There. Is. No. Bottom.

As soon as we accept one depravity, sometimes even before we accept it, the push is on to deepen the moral pit under our feet and push us down to the next new low. Whatever we accept, there is another step down where the purveyors of moral destruction want to take us.

This is where we go when we try to create a moral code out of our own thinking and debate. We simply can’t do it. What we construct is not a fixed mark. It moves as we move it like a ball in a soccer match. Inevitably, our morality becomes a matter of what we can wrest from political action and media public relations.
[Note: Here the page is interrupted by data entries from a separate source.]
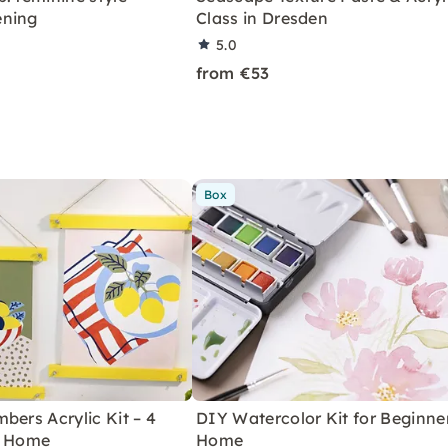
ening
Class in Dresden
5.0
from €53
Box
bers Acrylic Kit – 4
DIY Watercolor Kit for Beginne
r Home
Home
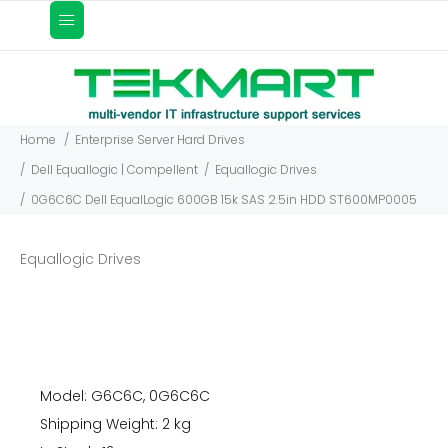
Home
Enterprise Server Hard Drives
Dell Equallogic | Compellent
Equallogic Drives
0G6C6C Dell EqualLogic 600GB 15k SAS 2.5in HDD ST600MP0005
Equallogic Drives
Model: G6C6C, 0G6C6C
Shipping Weight: 2 kg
It changes according to what the richest and most well-connected say it is.

When we try to create our morality according to the fashions of the times, we will find that it changes according to those fashions and is dictated to us by other people who have an agenda that does not often jibe with what is best of us, our children, our country or our world.
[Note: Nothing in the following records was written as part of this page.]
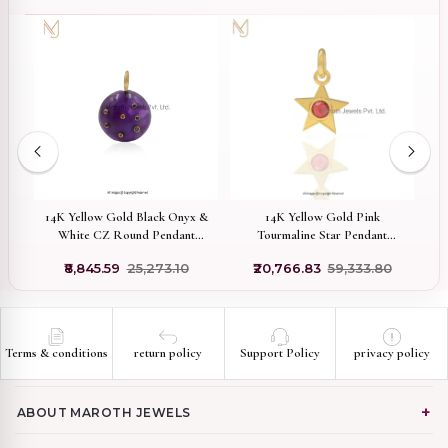
ed
14K Yellow Gold Black Onyx &
14K Yellow Gold Pink
White CZ Round Pendant
Tourmaline Star Pendant
Jewelry Manufacturer
Jewelry Supplier
₹8,845.59
₹25,273.10
₹20,766.83
₹59,333.80
Terms & conditions
return policy
Support Policy
privacy policy
ABOUT MAROTH JEWELS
That is why I’ve become simple-minded about my morality. I tried mightily to follow the dictates of what I thought was right and wrong in my past and I reaped a whirlwind of remorse as a result. I no longer believe in my own moral superiority. I am not and never want to be a moral leader. I am a follower.

The One I follow is Jesus Christ. But I don’t rely on my own understanding, even in this.

Do you want to know how to discern God’s will?

I will tell you.

Read the Catechism and do what it tells you. Follow the 2,000 year old teachings of the Catholic Church.

When you fail in this, go to confession. Then begin again.

That is the only way I know to reliably discern God’s will. It is a reliable, simple and absolutely correct way to know if what you are doing is right or wrong. The trouble is, it often tells you to do things that will get you in bad with your buddies, cost you inconvenience or worse still, get you shunned and mocked for being a religious nut.

Which leads me to the Prince of the Church.

I wasn’t going to write about Cardinal Mahony. I don’t want to now.

But I think this needs to be said. The Cardinal has made excuses for himself. He claims that back when he was transferring priests who had molested children, he didn’t know how damaging this was to the children in question. He even published a letter yesterday in which he said that he’d never taken a course on this topic, as if that somehow or other excused his behavior.

The problem wasn’t a lack of proper coursework. It also wasn’t bad advice from “experts.” The problem was that the Cardinal was not following Jesus.

Even now that he’s been caught, humiliated and excoriated, he clings to secular excuses for what is, among other things, a grave moral wrong. Instead of relying on his education and failure-ridden secular “specialists” and “experts,” he should have paid attention to the Gospels he proclaimed and the teachings of the Church he represented. 

The Cardinal, no less than the rest of us, appears to have been beguiled by the world. I repeat: When he did these things, he was not following Jesus. If he had been following Jesus, he would not have been able to continue on and on treating little children this way. He could not have done it. Even if he had ignored the Gospels and the Catechism, the Holy Spirit would have stopped him.

He was following the world, not Christ.

We need holy priests. We don’t necessarily need priests who are stars, or who are brilliant or who can raise a lot of money. We need priests who follow Christ, who preach Christ, who teach Christ and who believe in Jesus with their whole hearts. We need servant leaders who are not so much stellar leaders as faithful followers of the One they should be pointing to every day of their priesthood.

We — you, me, all of us — can not create or enforce a moral standard for ourselves. That’s like a book writing itself, a statue carving itself. We are too finite, too fallen, too selfish and caught in the narrowness of our own selves to even attempt such a thing. When we do, we always end in a moral train wreck, whether we have the humility to admit it or not.

“Trust in the Lord with all your heart, and lean not on your own understanding,” the Bible tells us.

Whether your are homeless and living under a bridge or a Prince of the Church, it’s good advice.